:: Extracted material ::
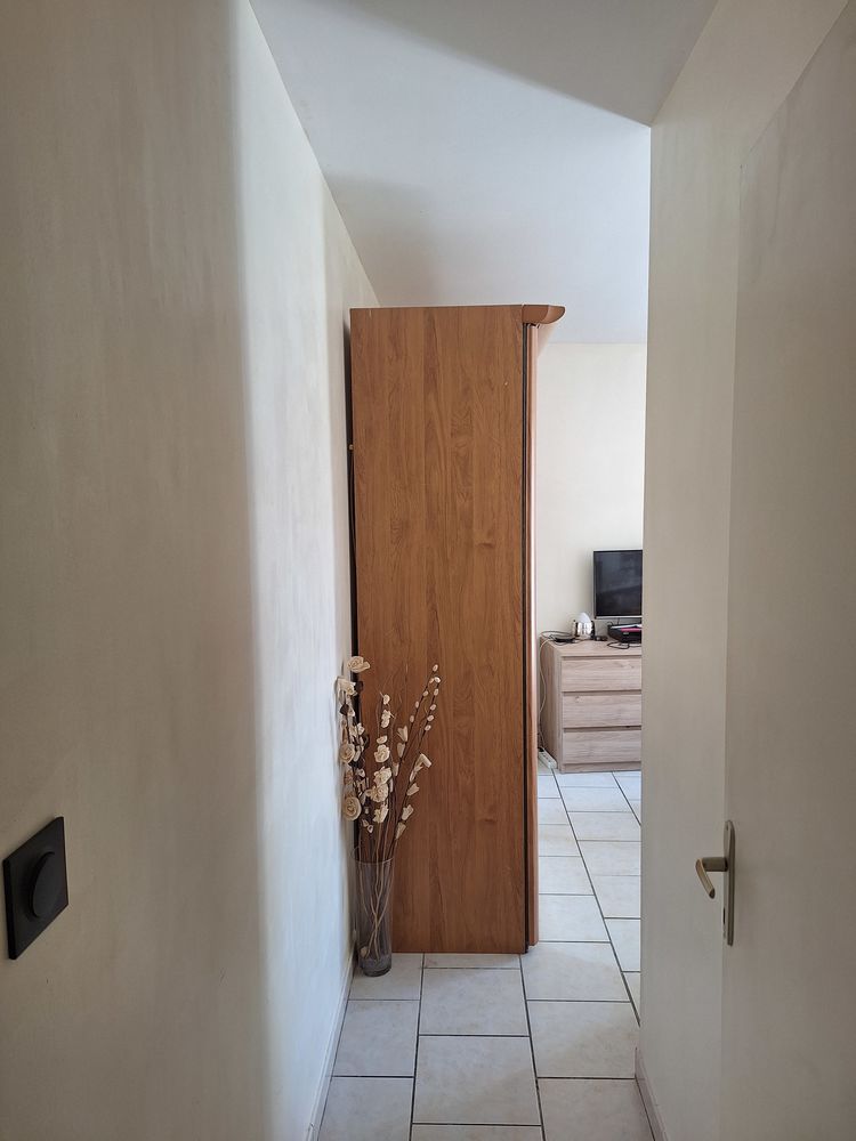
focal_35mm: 23
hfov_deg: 58.9
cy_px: 570
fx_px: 758
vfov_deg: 73.9
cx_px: 428
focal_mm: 5.54
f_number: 1.8
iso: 50
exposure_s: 1/50
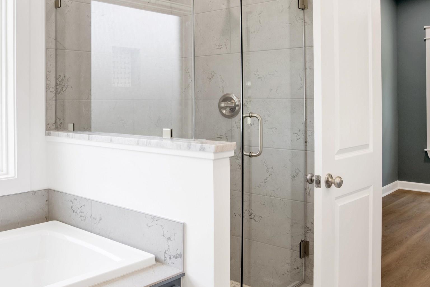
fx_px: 430
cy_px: 97
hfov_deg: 50.1
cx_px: 90
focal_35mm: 36
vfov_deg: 36.5
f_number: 11
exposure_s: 1/10
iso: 200
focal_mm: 18
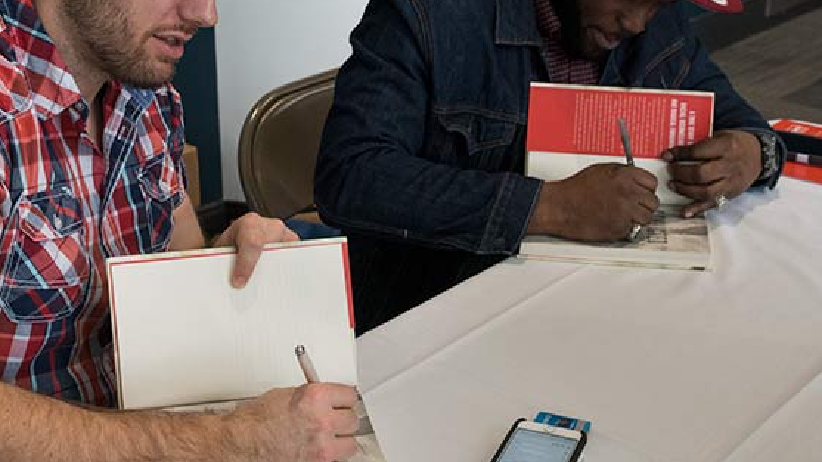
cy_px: 160
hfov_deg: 40.5
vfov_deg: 23.4
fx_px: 1111
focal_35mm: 51
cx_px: 345
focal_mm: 35
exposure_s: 1/125
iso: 1250
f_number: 6.3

:: Problem statement ::
Reproduce, word for word, every line from the one that contains "vfov_deg: 73.9" to the end of the data, including both ends; omit all pictures.

:: Exercise output ::
vfov_deg: 73.9
cx_px: 428
focal_mm: 5.54
f_number: 1.8
iso: 50
exposure_s: 1/50
fx_px: 430
cy_px: 97
hfov_deg: 50.1
cx_px: 90
focal_35mm: 36
vfov_deg: 36.5
f_number: 11
exposure_s: 1/10
iso: 200
focal_mm: 18
cy_px: 160
hfov_deg: 40.5
vfov_deg: 23.4
fx_px: 1111
focal_35mm: 51
cx_px: 345
focal_mm: 35
exposure_s: 1/125
iso: 1250
f_number: 6.3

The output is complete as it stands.